Ladon breathed in, sniffing carefully, for any signs of enthrallers. They would come in once he left the building, if they hadn’t already, and the only two entrances that would not set off alarms were the front lobby and the Emergency Department.
The lobby reception desk, no matter how imposing, was easier to circumvent than the maze in Emergency.
Nothing new hit his perception. Out here, this close to the doors, he expected fresher scents, but the lobby smelled just like the rest of the hospital—chemically sterile. The polarizing filters on the windows hazed the air, too, giving the entire area a bright-but-partly-cloudy feel.
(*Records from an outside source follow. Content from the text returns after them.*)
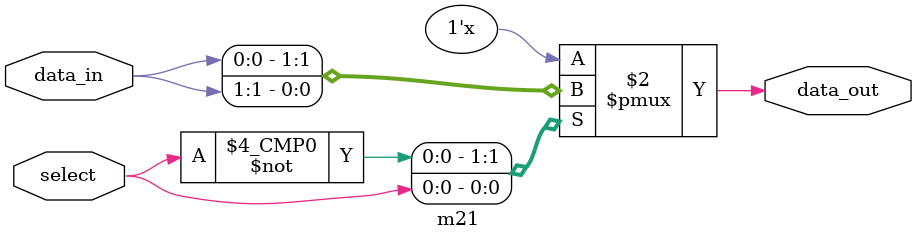
<source format=v>
 module m21(
   input [2:0] data_in,
   input [0:0] select,
   output reg data_out
);

always @(*) begin
   case(select)
      2'b00: data_out = data_in[0];
      2'b01: data_out = data_in[1];
      //2'b10: data_out = data_in[2];
     // 2'b11: data_out = data_in[3];
   endcase
end

endmodule

</source>
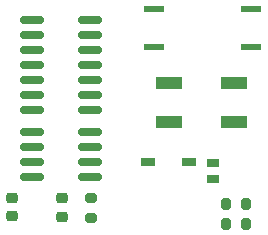
<source format=gbr>
%TF.GenerationSoftware,KiCad,Pcbnew,7.0.1-3b83917a11~172~ubuntu22.04.1*%
%TF.CreationDate,2023-03-19T17:12:06-07:00*%
%TF.ProjectId,CAN_Controller,43414e5f-436f-46e7-9472-6f6c6c65722e,rev?*%
%TF.SameCoordinates,Original*%
%TF.FileFunction,Paste,Bot*%
%TF.FilePolarity,Positive*%
%FSLAX46Y46*%
G04 Gerber Fmt 4.6, Leading zero omitted, Abs format (unit mm)*
G04 Created by KiCad (PCBNEW 7.0.1-3b83917a11~172~ubuntu22.04.1) date 2023-03-19 17:12:06*
%MOMM*%
%LPD*%
G01*
G04 APERTURE LIST*
G04 Aperture macros list*
%AMRoundRect*
0 Rectangle with rounded corners*
0 $1 Rounding radius*
0 $2 $3 $4 $5 $6 $7 $8 $9 X,Y pos of 4 corners*
0 Add a 4 corners polygon primitive as box body*
4,1,4,$2,$3,$4,$5,$6,$7,$8,$9,$2,$3,0*
0 Add four circle primitives for the rounded corners*
1,1,$1+$1,$2,$3*
1,1,$1+$1,$4,$5*
1,1,$1+$1,$6,$7*
1,1,$1+$1,$8,$9*
0 Add four rect primitives between the rounded corners*
20,1,$1+$1,$2,$3,$4,$5,0*
20,1,$1+$1,$4,$5,$6,$7,0*
20,1,$1+$1,$6,$7,$8,$9,0*
20,1,$1+$1,$8,$9,$2,$3,0*%
G04 Aperture macros list end*
%ADD10R,2.200000X1.100000*%
%ADD11R,1.820000X0.620000*%
%ADD12RoundRect,0.200000X0.275000X-0.200000X0.275000X0.200000X-0.275000X0.200000X-0.275000X-0.200000X0*%
%ADD13RoundRect,0.150000X-0.825000X-0.150000X0.825000X-0.150000X0.825000X0.150000X-0.825000X0.150000X0*%
%ADD14RoundRect,0.200000X-0.200000X-0.275000X0.200000X-0.275000X0.200000X0.275000X-0.200000X0.275000X0*%
%ADD15RoundRect,0.225000X-0.250000X0.225000X-0.250000X-0.225000X0.250000X-0.225000X0.250000X0.225000X0*%
%ADD16R,0.990000X0.780000*%
%ADD17R,1.200000X0.750000*%
G04 APERTURE END LIST*
D10*
%TO.C,C3*%
X136499000Y-84679000D03*
X136499000Y-87979000D03*
%TD*%
D11*
%TO.C,C7*%
X143369000Y-81579000D03*
X143369000Y-78379000D03*
%TD*%
D10*
%TO.C,C4*%
X141969000Y-84679000D03*
X141969000Y-87979000D03*
%TD*%
D12*
%TO.C,R1*%
X129850000Y-96050000D03*
X129850000Y-94400000D03*
%TD*%
D13*
%TO.C,U3*%
X124844000Y-92624000D03*
X124844000Y-91354000D03*
X124844000Y-90084000D03*
X124844000Y-88814000D03*
X129794000Y-88814000D03*
X129794000Y-90084000D03*
X129794000Y-91354000D03*
X129794000Y-92624000D03*
%TD*%
D14*
%TO.C,R3*%
X141319836Y-96565000D03*
X142969836Y-96565000D03*
%TD*%
D15*
%TO.C,C2*%
X127369000Y-94404000D03*
X127369000Y-95954000D03*
%TD*%
D11*
%TO.C,C6*%
X135169000Y-81579000D03*
X135169000Y-78379000D03*
%TD*%
D16*
%TO.C,C5*%
X140219000Y-92779000D03*
X140219000Y-91379000D03*
%TD*%
D14*
%TO.C,R2*%
X141315000Y-94870000D03*
X142965000Y-94870000D03*
%TD*%
D17*
%TO.C,D2*%
X138119000Y-91354000D03*
X134719000Y-91354000D03*
%TD*%
D15*
%TO.C,C1*%
X123169000Y-94379000D03*
X123169000Y-95929000D03*
%TD*%
D13*
%TO.C,U1*%
X124844000Y-86909000D03*
X124844000Y-85639000D03*
X124844000Y-84369000D03*
X124844000Y-83099000D03*
X124844000Y-81829000D03*
X124844000Y-80559000D03*
X124844000Y-79289000D03*
X129794000Y-79289000D03*
X129794000Y-80559000D03*
X129794000Y-81829000D03*
X129794000Y-83099000D03*
X129794000Y-84369000D03*
X129794000Y-85639000D03*
X129794000Y-86909000D03*
%TD*%
M02*

</source>
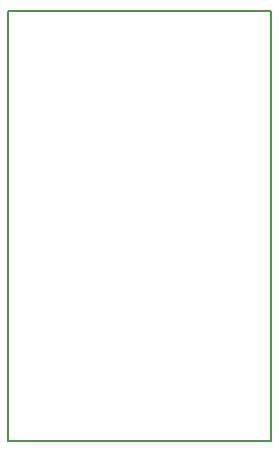
<source format=gm1>
G04 MADE WITH FRITZING*
G04 WWW.FRITZING.ORG*
G04 DOUBLE SIDED*
G04 HOLES PLATED*
G04 CONTOUR ON CENTER OF CONTOUR VECTOR*
%ASAXBY*%
%FSLAX23Y23*%
%MOIN*%
%OFA0B0*%
%SFA1.0B1.0*%
%ADD10R,0.885138X1.439870*%
%ADD11C,0.008000*%
%ADD10C,0.008*%
%LNCONTOUR*%
G90*
G70*
G54D10*
G54D11*
X4Y1436D02*
X881Y1436D01*
X881Y4D01*
X4Y4D01*
X4Y1436D01*
D02*
G04 End of contour*
M02*
</source>
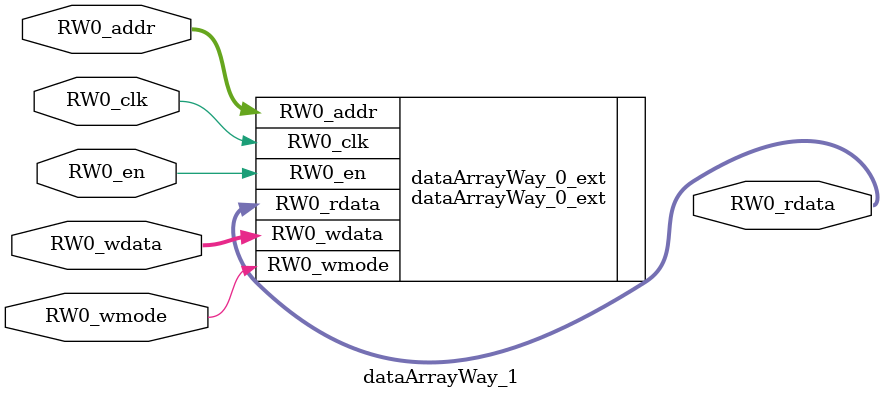
<source format=sv>
`ifndef RANDOMIZE
  `ifdef RANDOMIZE_REG_INIT
    `define RANDOMIZE
  `endif // RANDOMIZE_REG_INIT
`endif // not def RANDOMIZE
`ifndef RANDOMIZE
  `ifdef RANDOMIZE_MEM_INIT
    `define RANDOMIZE
  `endif // RANDOMIZE_MEM_INIT
`endif // not def RANDOMIZE

`ifndef RANDOM
  `define RANDOM $random
`endif // not def RANDOM

// Users can define 'PRINTF_COND' to add an extra gate to prints.
`ifndef PRINTF_COND_
  `ifdef PRINTF_COND
    `define PRINTF_COND_ (`PRINTF_COND)
  `else  // PRINTF_COND
    `define PRINTF_COND_ 1
  `endif // PRINTF_COND
`endif // not def PRINTF_COND_

// Users can define 'ASSERT_VERBOSE_COND' to add an extra gate to assert error printing.
`ifndef ASSERT_VERBOSE_COND_
  `ifdef ASSERT_VERBOSE_COND
    `define ASSERT_VERBOSE_COND_ (`ASSERT_VERBOSE_COND)
  `else  // ASSERT_VERBOSE_COND
    `define ASSERT_VERBOSE_COND_ 1
  `endif // ASSERT_VERBOSE_COND
`endif // not def ASSERT_VERBOSE_COND_

// Users can define 'STOP_COND' to add an extra gate to stop conditions.
`ifndef STOP_COND_
  `ifdef STOP_COND
    `define STOP_COND_ (`STOP_COND)
  `else  // STOP_COND
    `define STOP_COND_ 1
  `endif // STOP_COND
`endif // not def STOP_COND_

// Users can define INIT_RANDOM as general code that gets injected into the
// initializer block for modules with registers.
`ifndef INIT_RANDOM
  `define INIT_RANDOM
`endif // not def INIT_RANDOM

// If using random initialization, you can also define RANDOMIZE_DELAY to
// customize the delay used, otherwise 0.002 is used.
`ifndef RANDOMIZE_DELAY
  `define RANDOMIZE_DELAY 0.002
`endif // not def RANDOMIZE_DELAY

// Define INIT_RANDOM_PROLOG_ for use in our modules below.
`ifndef INIT_RANDOM_PROLOG_
  `ifdef RANDOMIZE
    `ifdef VERILATOR
      `define INIT_RANDOM_PROLOG_ `INIT_RANDOM
    `else  // VERILATOR
      `define INIT_RANDOM_PROLOG_ `INIT_RANDOM #`RANDOMIZE_DELAY begin end
    `endif // VERILATOR
  `else  // RANDOMIZE
    `define INIT_RANDOM_PROLOG_
  `endif // RANDOMIZE
`endif // not def INIT_RANDOM_PROLOG_

module dataArrayWay_1(	// @[DescribedSRAM.scala:17:26]
  input  [8:0]  RW0_addr,
  input         RW0_en,
                RW0_clk,
                RW0_wmode,
  input  [63:0] RW0_wdata,
  output [63:0] RW0_rdata
);

  dataArrayWay_0_ext dataArrayWay_0_ext (	// @[DescribedSRAM.scala:17:26]
    .RW0_addr  (RW0_addr),
    .RW0_en    (RW0_en),
    .RW0_clk   (RW0_clk),
    .RW0_wmode (RW0_wmode),
    .RW0_wdata (RW0_wdata),
    .RW0_rdata (RW0_rdata)
  );
endmodule


</source>
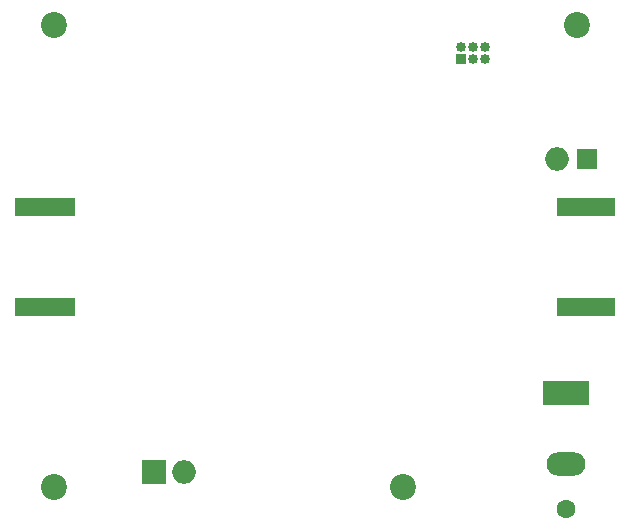
<source format=gbr>
%TF.GenerationSoftware,KiCad,Pcbnew,8.0.0*%
%TF.CreationDate,2024-07-29T11:46:55+02:00*%
%TF.ProjectId,Gnerator_poprawiony,476e6572-6174-46f7-925f-706f70726177,rev?*%
%TF.SameCoordinates,Original*%
%TF.FileFunction,Soldermask,Bot*%
%TF.FilePolarity,Negative*%
%FSLAX46Y46*%
G04 Gerber Fmt 4.6, Leading zero omitted, Abs format (unit mm)*
G04 Created by KiCad (PCBNEW 8.0.0) date 2024-07-29 11:46:55*
%MOMM*%
%LPD*%
G01*
G04 APERTURE LIST*
%ADD10C,2.200000*%
%ADD11R,5.080000X1.500000*%
%ADD12R,1.800000X1.800000*%
%ADD13O,2.000000X2.000000*%
%ADD14R,5.000000X1.500000*%
%ADD15R,0.850000X0.850000*%
%ADD16O,0.850000X0.850000*%
%ADD17R,2.000000X2.000000*%
%ADD18C,1.600000*%
%ADD19O,3.300000X2.000000*%
%ADD20R,4.000000X2.000000*%
G04 APERTURE END LIST*
D10*
%TO.C,REF\u002A\u002A*%
X104698800Y-77500000D03*
%TD*%
%TO.C,REF\u002A\u002A*%
X104698800Y-38400000D03*
%TD*%
D11*
%TO.C,J2*%
X103936800Y-62250000D03*
X103936800Y-53750000D03*
%TD*%
D10*
%TO.C,REF\u002A\u002A*%
X148945600Y-38400000D03*
%TD*%
D12*
%TO.C,D1*%
X149833800Y-49733200D03*
D13*
X147243000Y-49733200D03*
%TD*%
D10*
%TO.C,REF\u002A\u002A*%
X134264400Y-77520800D03*
%TD*%
D14*
%TO.C,J1*%
X149758400Y-53758200D03*
X149758400Y-62241800D03*
%TD*%
D15*
%TO.C,J3*%
X139192000Y-41275000D03*
D16*
X139192000Y-40275000D03*
X140192000Y-40275000D03*
X140192000Y-41275000D03*
X141192000Y-41275000D03*
X141192000Y-40275000D03*
%TD*%
D17*
%TO.C,D3*%
X113167200Y-76200000D03*
D13*
X115707200Y-76200000D03*
%TD*%
D18*
%TO.C,J4*%
X148056600Y-79347600D03*
D19*
X148031200Y-75543200D03*
D20*
X148031200Y-69543200D03*
%TD*%
M02*

</source>
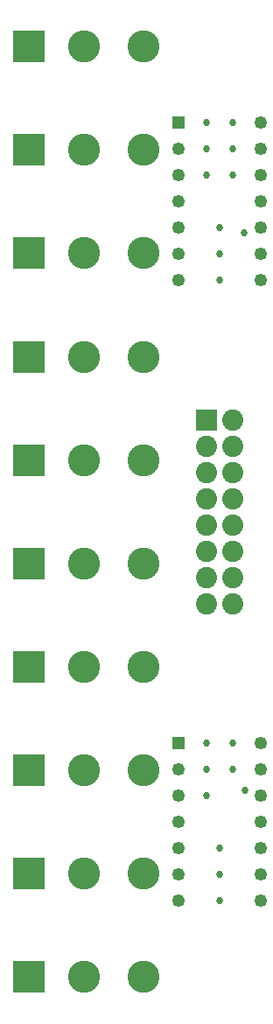
<source format=gts>
%FSLAX33Y33*%
%MOMM*%
%AMRect-W3100000-H3100000-RO0.500*
21,1,3.1,3.1,0.,0.,270*%
%ADD10C,0.68834*%
%ADD11C,3.1*%
%ADD12Rect-W3100000-H3100000-RO0.500*%
%ADD13R,1.25X1.25*%
%ADD14C,1.25*%
%ADD15R,2.049999X2.049999*%
%ADD16C,2.049999*%
D10*
%LNtop solder mask_traces*%
G01*
X18730Y27620D03*
X22500Y23050D03*
X20000Y17460D03*
X21270Y85080D03*
X20000Y14920D03*
X20000Y77460D03*
X20000Y74920D03*
X18730Y85080D03*
X18730Y82540D03*
X21270Y82540D03*
X20000Y72380D03*
X21270Y87620D03*
X21270Y27620D03*
X22400Y76950D03*
X18730Y22540D03*
X20000Y12380D03*
X18730Y87620D03*
X18730Y25080D03*
X21270Y25080D03*
%LNtop solder mask component 4c3a839cc4dba6ed*%
D11*
X6900Y5000D03*
X12700Y5000D03*
D12*
X1600Y5000D03*
%LNtop solder mask component ba0877bb6bc26cf2*%
D11*
X6900Y35000D03*
X12700Y35000D03*
D12*
X1600Y35000D03*
%LNtop solder mask component 9071adfbe8ae3b6c*%
D11*
X6900Y75000D03*
X12700Y75000D03*
D12*
X1600Y75000D03*
%LNtop solder mask component c93c00dc5441e820*%
D11*
X6900Y45000D03*
X12700Y45000D03*
D12*
X1600Y45000D03*
%LNtop solder mask component 516a5c75c69ad2a6*%
D11*
X6900Y65000D03*
X12700Y65000D03*
D12*
X1600Y65000D03*
%LNtop solder mask component 5a50b965c9c32fba*%
D13*
X16030Y87620D03*
D14*
X16030Y85080D03*
X16030Y82540D03*
X16030Y80000D03*
X16030Y77460D03*
X16030Y74920D03*
X16030Y72380D03*
X23970Y72380D03*
X23970Y74920D03*
X23970Y77460D03*
X23970Y80000D03*
X23970Y82540D03*
X23970Y85080D03*
X23970Y87620D03*
%LNtop solder mask component ae39ba31ac976df4*%
D11*
X6900Y95000D03*
X12700Y95000D03*
D12*
X1600Y95000D03*
%LNtop solder mask component 200ab983de98e639*%
D13*
X16030Y27620D03*
D14*
X16030Y25080D03*
X16030Y22540D03*
X16030Y20000D03*
X16030Y17460D03*
X16030Y14920D03*
X16030Y12380D03*
X23970Y12380D03*
X23970Y14920D03*
X23970Y17460D03*
X23970Y20000D03*
X23970Y22540D03*
X23970Y25080D03*
X23970Y27620D03*
%LNtop solder mask component 2ec5409f7aeb9a08*%
D11*
X6900Y25000D03*
X12700Y25000D03*
D12*
X1600Y25000D03*
%LNtop solder mask component 11c41314eb843edd*%
D11*
X6900Y15000D03*
X12700Y15000D03*
D12*
X1600Y15000D03*
%LNtop solder mask component 987a67062850e8ba*%
D11*
X6900Y85000D03*
X12700Y85000D03*
D12*
X1600Y85000D03*
%LNtop solder mask component 342f6c2ee5101998*%
D15*
X18730Y58890D03*
D16*
X18730Y56350D03*
X18730Y53810D03*
X18730Y51270D03*
X18730Y48730D03*
X18730Y46190D03*
X18730Y43650D03*
X18730Y41110D03*
X21270Y58890D03*
X21270Y56350D03*
X21270Y53810D03*
X21270Y51270D03*
X21270Y48730D03*
X21270Y46190D03*
X21270Y43650D03*
X21270Y41110D03*
%LNtop solder mask component fe42edb4fd5de6d8*%
D11*
X6900Y55000D03*
X12700Y55000D03*
D12*
X1600Y55000D03*
M02*
</source>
No one other than Julie moved in the lobby. She tapped away at her computer, her neck craned forward and her shoulders in an awkward position.
She holds several files on her lap, Dragon pushed from above. He sat on the atrium windows directly above Julie’s desk, so he, too, could see the lobby. I see no other people.
Looking in from outside would protect Dragon from any strong enthrallers, so if someone used ‘ignore,’ Dragon would see them anyway.
As would Ladon. Maybe not as quickly, but he’d know. The ache in his side from his ribs throbbed in time with his heart and revved his body’s alertness. He would be nearly impossible to enthrall right now because of the pain. Only a handful of enthrallers could control him anyway, and most knew better than to try.